My earlier description was speculation regarding the 65C02, as I wasn't aware of any documentation about it and wasn't able to pull out a board and experiment at the time (I hope my post made that clear). I'm fairly confident on the NMOS 6502 behaviour though - what STA does across page boundaries is the sort of thing I'd have been interested in when I had a logic analyser hooked up to one.
Re: wdc65c02 cycle by cycle
Posted: Wed Jul 24, 2024 11:15 am
by Osric
Are you talking about the two fetches of $9d from $ff03? The first actually belongs to the TAX, which is a two cycle instruction. ...
So it's more like
Code: Select all
000003 ff02: 1 aa ff02 aa tax
000004 ff03: 1 9d
000005 ff03: 1 9d ff03 9d fd 80 sta $80fd,x
000006 ff04: 1 fd
000007 ff05: 1 80
000008 80ff: 1 7f
000009 80ff: 0 02
Not this one - this is a result of an ongoing bug in my disassembly display in the monitor where I am not using the right value for the cycle time required for tax in the output.
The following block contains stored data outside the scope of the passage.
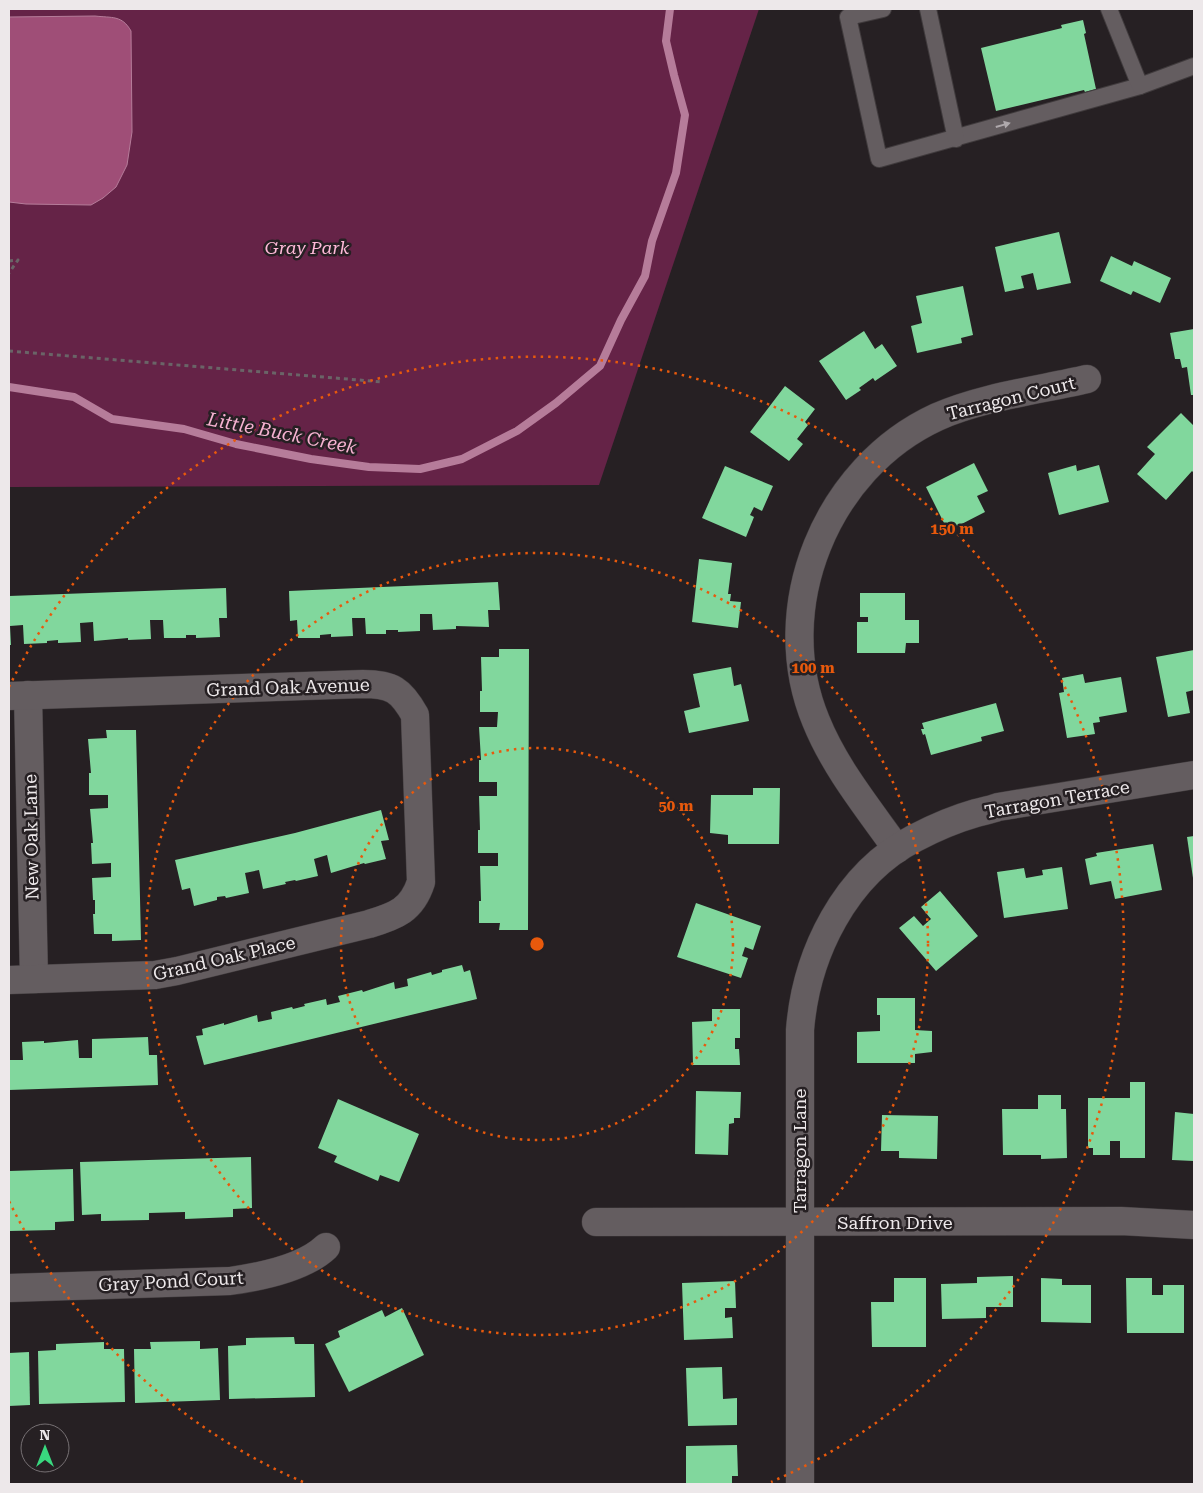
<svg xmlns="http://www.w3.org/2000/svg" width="1203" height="1493" font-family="'Roboto Serif',serif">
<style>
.green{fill:#652347}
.water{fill:#9f4e77;stroke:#b67c9a}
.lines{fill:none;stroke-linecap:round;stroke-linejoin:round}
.stream{stroke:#b67c9a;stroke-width:8}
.building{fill:#81d79d}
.service-casing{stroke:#403b3d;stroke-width:18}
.minor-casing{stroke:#403b3d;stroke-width:29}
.path{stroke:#6a6467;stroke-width:3;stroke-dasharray:4 4;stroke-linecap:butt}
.service{stroke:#645d60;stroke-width:16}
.minor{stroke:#645d60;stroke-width:28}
.oneway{fill:#afa9ac}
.ring{fill:none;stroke:#e8590c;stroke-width:2.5;stroke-dasharray:2.5 5}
.labels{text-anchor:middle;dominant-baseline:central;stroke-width:5;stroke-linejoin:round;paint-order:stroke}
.park-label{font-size:18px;font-style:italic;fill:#feb9d8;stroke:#262023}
.street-label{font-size:18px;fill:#ede8ea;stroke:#262023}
.water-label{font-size:19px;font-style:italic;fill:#f6b2d1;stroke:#262023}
.centre{fill:#e8590c;stroke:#262023;stroke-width:2.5}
.ring-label{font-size:15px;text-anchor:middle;font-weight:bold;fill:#e8590c;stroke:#262023;stroke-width:5;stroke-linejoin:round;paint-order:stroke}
</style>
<rect width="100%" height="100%" fill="#262023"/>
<!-- green -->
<polygon class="green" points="9,9 759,9 599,485 9,487"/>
<!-- water -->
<path class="water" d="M95 16C112 18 122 15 131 31L132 132 127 165 116 187 103 198 91 205 26 204 9 202V17Z"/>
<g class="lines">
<!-- stream -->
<polyline class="stream" points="9,387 74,397 112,419 184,429 236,444 311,459 369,467 420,469 462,459 517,431 556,403 600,366 621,320 645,276 652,241 676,173 685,115 674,75 666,41 670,9"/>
</g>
<!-- building -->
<g class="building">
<polygon points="1083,20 1086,33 1084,34 1096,89 1085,92 1084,90 996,111 981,48 1062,28 1061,25"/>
<polygon points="1059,232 1071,283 1037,290 1033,273 1021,276 1024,288 1005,292 995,247"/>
<polygon points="1111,256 1132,266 1134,261 1171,278 1160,303 1133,291 1131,295 1100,281"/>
<polygon points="963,286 973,335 961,338 962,343 917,353 911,326 922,323 916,296"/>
<polygon points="1194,329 1194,395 1191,395 1187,367 1182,368 1180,359 1175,359 1170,333"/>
<polygon points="864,331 875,349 882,344 897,366 875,381 873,378 859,388 861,390 846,400 819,361"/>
<polygon points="785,386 815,409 805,422 808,425 797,439 803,444 789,461 750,432"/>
<polygon points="1181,413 1194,426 1194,473 1192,471 1166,500 1137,474 1155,454 1147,447"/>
<polygon points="974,463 988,491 977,496 985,512 948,531 926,487"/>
<polygon points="1076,465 1077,471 1099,465 1109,502 1059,515 1048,473"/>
<polygon points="725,466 773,486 762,511 754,507 750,515 754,517 746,537 702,518"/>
<polygon points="699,559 732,563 728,594 731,594 730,601 741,602 738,628 692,622"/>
<polygon points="498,582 500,610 488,610 489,627 456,626 456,629 433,630 432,614 420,614 420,631 398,632 398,630 386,630 386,634 366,634 365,618 352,618 353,636 331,637 331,634 320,635 320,638 298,638 297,620 290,621 289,591"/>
<polygon points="226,588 227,618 219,618 220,637 196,638 196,635 186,635 186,638 164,638 163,620 150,620 151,639 128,640 128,638 94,641 93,622 80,623 81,642 58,643 58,640 47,641 47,643 24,644 23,625 10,626 11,645 9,645 9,596"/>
<polygon points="860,593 905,593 905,620 919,620 919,643 906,643 905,653 857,653 857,622 868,622 868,617 860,617"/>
<polygon points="499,649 529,649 528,930 499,930 500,923 479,923 479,901 481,901 480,866 498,866 498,853 478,853 478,830 480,830 479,796 497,796 497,782 479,782 479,760 481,760 479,727 497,727 498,712 480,712 480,691 482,691 481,657 499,657"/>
<polygon points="1194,650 1194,690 1186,692 1190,713 1168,717 1156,657"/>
<polygon points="731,667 734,686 741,684 749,721 689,733 684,711 700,707 693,674"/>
<polygon points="1083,674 1085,683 1121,677 1127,712 1099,717 1100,722 1093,723 1095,734 1067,738 1059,693 1064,692 1062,678"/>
<polygon points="996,703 1004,731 981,737 982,741 931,755 925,734 923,735 921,729 924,729 922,723"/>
<polygon points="106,730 136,730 141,940 112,941 112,934 94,934 93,914 95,914 95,900 93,900 92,878 111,877 111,863 92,864 91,843 93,843 90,809 108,808 108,795 89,795 89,773 91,773 88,739 107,738"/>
<polygon points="753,788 780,788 779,844 728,844 728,835 710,833 711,795 753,795"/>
<polygon points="381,810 389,840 381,841 386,859 365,864 364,863 331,873 327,855 314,859 318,876 296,881 295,880 285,882 286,884 263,889 259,870 245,873 249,893 226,898 225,896 217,897 217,900 194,906 190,888 182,890 175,860 295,833"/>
<polygon points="1194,836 1194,877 1193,878 1187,837"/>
<polygon points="1153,844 1162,890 1115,899 1111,881 1090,885 1085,859 1097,856 1096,853"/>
<polygon points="1062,867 1068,909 1004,918 997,872 1024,868 1026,878 1043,875 1042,870"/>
<polygon points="940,891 978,936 936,971 899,928 914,916 923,926 931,919 921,907"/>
<polygon points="696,903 761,926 753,950 745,947 742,956 748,958 741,978 677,957"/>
<polygon points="462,965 464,972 470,970 477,999 204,1065 196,1036 203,1035 202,1029 224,1023 224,1025 257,1015 258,1022 272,1019 271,1012 292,1007 293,1009 305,1006 304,1004 326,999 327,1005 340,1002 338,996 362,990 363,992 394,982 395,989 408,986 407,979 431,972 432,975 442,972 442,970"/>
<polygon points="877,998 915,998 915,1030 932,1031 932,1052 915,1054 915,1063 857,1063 857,1032 880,1031 880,1015 877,1015"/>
<polygon points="712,1009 740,1009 740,1038 735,1038 735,1049 739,1049 740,1065 693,1065 692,1022 712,1021"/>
<polygon points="148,1037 149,1055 157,1055 158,1085 9,1090 9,1060 23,1060 22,1042 44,1041 44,1043 78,1040 79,1058 92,1058 92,1039"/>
<polygon points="1130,1082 1145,1082 1145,1158 1120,1158 1120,1141 1110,1141 1110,1155 1093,1155 1093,1148 1088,1148 1088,1098 1130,1098"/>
<polygon points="696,1091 741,1092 740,1118 734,1118 734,1123 729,1124 728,1155 695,1154"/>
<polygon points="1038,1095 1061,1095 1061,1109 1066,1109 1067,1158 1041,1159 1041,1155 1003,1155 1002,1109 1038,1109"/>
<polygon points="338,1099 419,1134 399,1182 380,1175 378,1181 334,1162 337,1156 318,1148"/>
<polygon points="1175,1112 1194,1114 1194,1161 1172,1160"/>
<polygon points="882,1115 938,1116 937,1159 899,1158 899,1151 881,1151"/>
<polygon points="251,1157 252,1208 233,1209 233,1217 185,1219 185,1212 149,1213 149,1220 101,1221 101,1214 82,1215 80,1162"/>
<polygon points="73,1169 74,1221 55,1222 55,1230 9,1231 9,1171"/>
<polygon points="1013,1276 1013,1307 986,1307 986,1318 942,1319 941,1284 977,1283 977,1277"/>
<polygon points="894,1278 926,1278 926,1347 872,1347 871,1302 894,1302"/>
<polygon points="1041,1278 1062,1279 1062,1285 1091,1285 1091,1323 1041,1322"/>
<polygon points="1126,1278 1152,1278 1152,1295 1163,1295 1163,1285 1184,1285 1184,1333 1127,1333"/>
<polygon points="735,1281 736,1308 725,1308 725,1318 732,1317 733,1338 684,1340 682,1283"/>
<polygon points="402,1308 424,1355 349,1392 325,1344 340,1337 338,1331 382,1310 385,1317"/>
<polygon points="294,1337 295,1344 314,1344 315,1397 229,1399 228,1346 246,1345 246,1338"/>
<polygon points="200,1341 200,1349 218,1348 220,1400 135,1403 134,1349 151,1349 150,1342"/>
<polygon points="104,1342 104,1349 124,1349 125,1402 39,1404 38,1351 56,1350 56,1344"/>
<polygon points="29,1352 30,1405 9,1406 9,1353"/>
<polygon points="722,1367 723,1399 737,1398 737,1425 688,1426 686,1368"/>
<polygon points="737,1445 738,1476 732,1476 732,1484 686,1484 686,1446"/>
</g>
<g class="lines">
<!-- service casing -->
<g class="service-casing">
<g id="service">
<polyline points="883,9 848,17 879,159 1140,86"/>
<polyline points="928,9 956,139"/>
<polyline points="1109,9 1140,86 1194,66"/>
</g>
</g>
<!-- minor casing -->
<g class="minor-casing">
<g id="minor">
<polyline points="28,695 34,979"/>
<path d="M9 696 363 684C392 684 401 690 415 715L421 882C412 910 396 916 369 924L177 971 155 975 9 980"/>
<path d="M897 849C868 808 835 768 816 721 769 608 826 468 937 417 982 397 1039 390 1087 379"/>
<polyline points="596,1222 1121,1221 1194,1225"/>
<path d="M9 1288 230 1281C259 1277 304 1268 326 1247"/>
<path d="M800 1484V1030C806 954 845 874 915 838 934 828 955 819 976 813 983 811 990 810 998 807L1194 775"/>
</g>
</g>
<!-- path -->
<g class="path">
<polyline points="9,261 18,260 9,273"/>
<polyline points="9,351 383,382"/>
</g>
<!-- service -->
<use href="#service" class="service"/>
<!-- minor -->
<use href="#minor" class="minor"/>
</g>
<!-- one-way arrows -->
<defs><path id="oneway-solid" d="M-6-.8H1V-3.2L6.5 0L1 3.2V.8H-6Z" transform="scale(1.25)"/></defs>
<use class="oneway" href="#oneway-solid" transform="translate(1003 125) rotate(-16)"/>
<!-- distance rings -->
<g class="ring">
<circle cx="537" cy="944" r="196"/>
<circle cx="537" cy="944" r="391"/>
<path d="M303 1482A587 587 0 0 1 9 1201M9 687A587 587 0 1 1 771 1482"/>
</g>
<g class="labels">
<!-- park labels -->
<g class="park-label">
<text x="307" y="247">Gray Park</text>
</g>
<!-- street labels -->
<g class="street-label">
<text transform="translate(1011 398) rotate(-14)">Tarragon Court</text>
<text transform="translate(288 687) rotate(-2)">Grand Oak Avenue</text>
<text transform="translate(1057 799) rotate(-10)">Tarragon Terrace</text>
<text transform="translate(31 837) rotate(-91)">New Oak Lane</text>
<text transform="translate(224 958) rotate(-13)">Grand Oak Place</text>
<text transform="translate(799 1151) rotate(-90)">Tarragon Lane</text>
<text x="895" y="1222">Saffron Drive</text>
<text transform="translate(171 1281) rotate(-3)">Gray Pond Court</text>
</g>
<!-- water labels -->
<g class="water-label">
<text transform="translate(282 433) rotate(11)">Little Buck Creek</text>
</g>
</g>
<circle cx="537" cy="944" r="8" class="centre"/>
<g class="ring-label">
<text x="952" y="534">150 m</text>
<text x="813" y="673">100 m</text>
<text x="676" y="811">50 m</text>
</g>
<!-- border -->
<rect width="1203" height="1493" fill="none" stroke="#ede8ea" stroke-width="20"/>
<!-- north arrow -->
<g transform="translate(45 1448)"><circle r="24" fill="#262023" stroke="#767073"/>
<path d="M0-4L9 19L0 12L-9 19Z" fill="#39d87f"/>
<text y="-8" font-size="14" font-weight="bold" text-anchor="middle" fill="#ede8ea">N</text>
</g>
</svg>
As you say this read is just the bus state while TAX executes before the real fetch of 9d.
Oh, or are you talking about the second and third STAs, which read from $ff08/$ff0b in cycle 13/18? That one I can't explain. I'm fairly sure the NMOS 6502 would have read from $8000/$8001 there. ... I'm fairly confident on the NMOS 6502 behaviour though - what STA does across page boundaries is the sort of thing I'd have been interested in when I had a logic analyser hooked up to one.
This. The oddball thing to me here is that when the addition crosses page boundaries it reads from the PC, but when it doesn't it reads from the correctly computed destination of STA. I still argue that always reading from the PC would be better behaviour in both scenarios, so if they fixed the old NMOS behaviour by doing it this way (to avoid reading the wrong address from the prior page whose effects could be quite unpredictable) they should have fixed it in the non-page boundary case too (because even in this case a read from a hardware register before a write might be undesirable).